START Task input
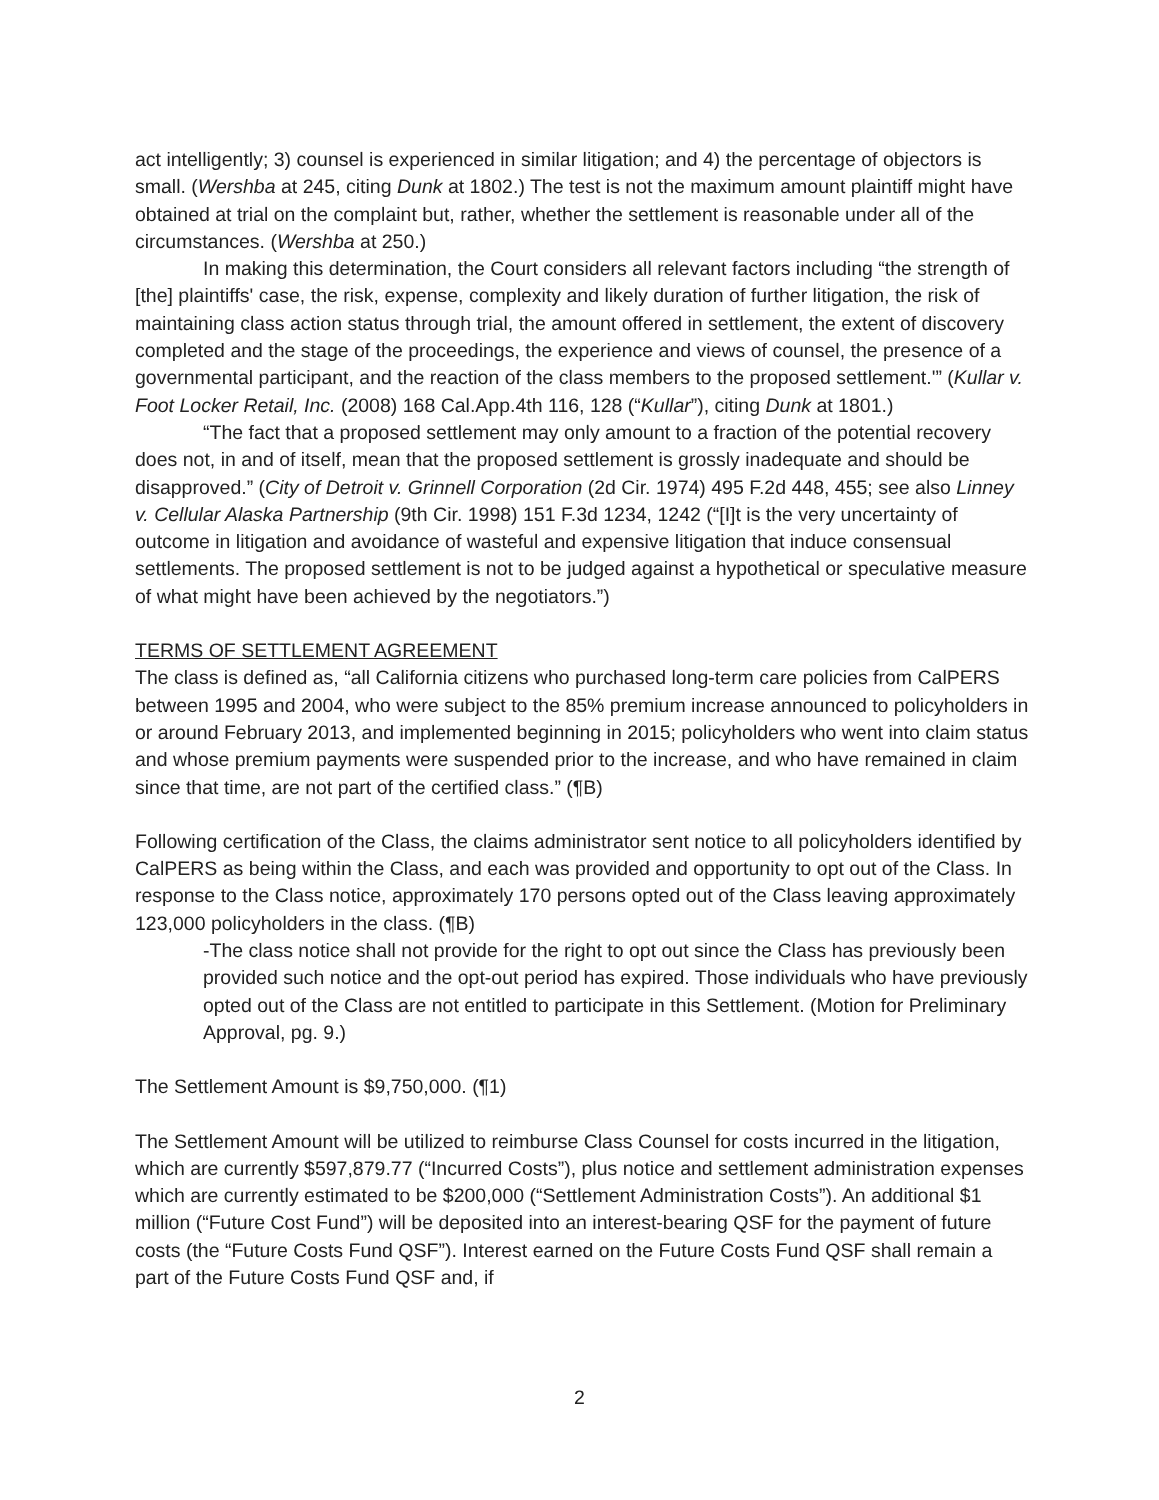act intelligently; 3) counsel is experienced in similar litigation; and 4) the percentage of objectors is small. (Wershba at 245, citing Dunk at 1802.) The test is not the maximum amount plaintiff might have obtained at trial on the complaint but, rather, whether the settlement is reasonable under all of the circumstances. (Wershba at 250.)
In making this determination, the Court considers all relevant factors including “the strength of [the] plaintiffs' case, the risk, expense, complexity and likely duration of further litigation, the risk of maintaining class action status through trial, the amount offered in settlement, the extent of discovery completed and the stage of the proceedings, the experience and views of counsel, the presence of a governmental participant, and the reaction of the class members to the proposed settlement.'” (Kullar v. Foot Locker Retail, Inc. (2008) 168 Cal.App.4th 116, 128 (“Kullar”), citing Dunk at 1801.)
“The fact that a proposed settlement may only amount to a fraction of the potential recovery does not, in and of itself, mean that the proposed settlement is grossly inadequate and should be disapproved.” (City of Detroit v. Grinnell Corporation (2d Cir. 1974) 495 F.2d 448, 455; see also Linney v. Cellular Alaska Partnership (9th Cir. 1998) 151 F.3d 1234, 1242 (“[I]t is the very uncertainty of outcome in litigation and avoidance of wasteful and expensive litigation that induce consensual settlements. The proposed settlement is not to be judged against a hypothetical or speculative measure of what might have been achieved by the negotiators.”)
TERMS OF SETTLEMENT AGREEMENT
The class is defined as, “all California citizens who purchased long-term care policies from CalPERS between 1995 and 2004, who were subject to the 85% premium increase announced to policyholders in or around February 2013, and implemented beginning in 2015; policyholders who went into claim status and whose premium payments were suspended prior to the increase, and who have remained in claim since that time, are not part of the certified class.” (¶B)
Following certification of the Class, the claims administrator sent notice to all policyholders identified by CalPERS as being within the Class, and each was provided and opportunity to opt out of the Class. In response to the Class notice, approximately 170 persons opted out of the Class leaving approximately 123,000 policyholders in the class. (¶B)
-The class notice shall not provide for the right to opt out since the Class has previously been provided such notice and the opt-out period has expired. Those individuals who have previously opted out of the Class are not entitled to participate in this Settlement. (Motion for Preliminary Approval, pg. 9.)
The Settlement Amount is $9,750,000. (¶1)
The Settlement Amount will be utilized to reimburse Class Counsel for costs incurred in the litigation, which are currently $597,879.77 (“Incurred Costs”), plus notice and settlement administration expenses which are currently estimated to be $200,000 (“Settlement Administration Costs”). An additional $1 million (“Future Cost Fund”) will be deposited into an interest-bearing QSF for the payment of future costs (the “Future Costs Fund QSF”). Interest earned on the Future Costs Fund QSF shall remain a part of the Future Costs Fund QSF and, if
2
END Task input
= Problem requirements =
Every line that contains "into" should be copied out of the data.

= Result of the task =
The class is defined as, “all California citizens who purchased long-term care policies from CalPERS between 1995 and 2004, who were subject to the 85% premium increase announced to policyholders in or around February 2013, and implemented beginning in 2015; policyholders who went into claim status and whose premium payments were suspended prior to the increase, and who have remained in claim since that time, are not part of the certified class.” (¶B)
The Settlement Amount will be utilized to reimburse Class Counsel for costs incurred in the litigation, which are currently $597,879.77 (“Incurred Costs”), plus notice and settlement administration expenses which are currently estimated to be $200,000 (“Settlement Administration Costs”). An additional $1 million (“Future Cost Fund”) will be deposited into an interest-bearing QSF for the payment of future costs (the “Future Costs Fund QSF”). Interest earned on the Future Costs Fund QSF shall remain a part of the Future Costs Fund QSF and, if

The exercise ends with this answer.